• EXERCISE REQUIREMENTS:
Retype the part of the material that opens with the line containing "pose: elev=148.5 azim=16.8" and closes with the line containing "Dot at: (306, 324)", both of those lines included, without changing a character.

• EXERCISE INPUT:
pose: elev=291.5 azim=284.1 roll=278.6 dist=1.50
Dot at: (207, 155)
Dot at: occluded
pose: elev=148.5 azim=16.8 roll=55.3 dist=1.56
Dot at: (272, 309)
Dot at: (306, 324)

...

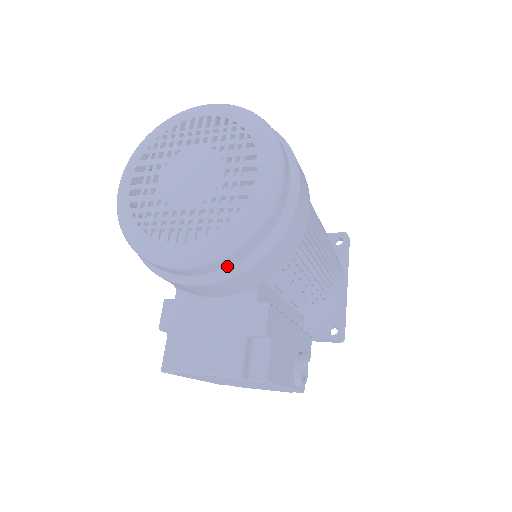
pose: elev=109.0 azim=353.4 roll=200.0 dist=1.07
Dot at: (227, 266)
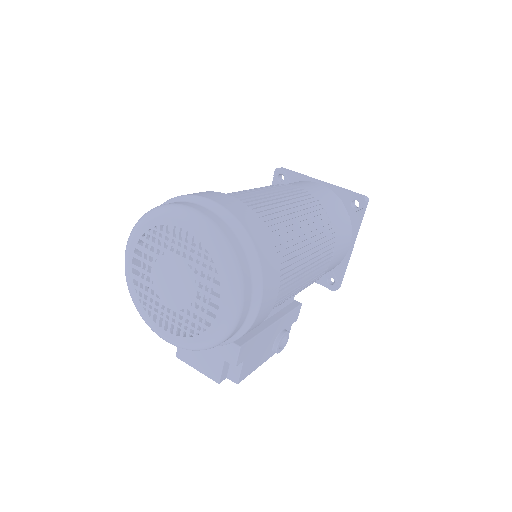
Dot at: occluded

==

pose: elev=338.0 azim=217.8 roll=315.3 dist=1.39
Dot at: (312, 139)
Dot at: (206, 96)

• EXERCISE RESPONSE:
pose: elev=148.5 azim=16.8 roll=55.3 dist=1.56
Dot at: (272, 309)
Dot at: (306, 324)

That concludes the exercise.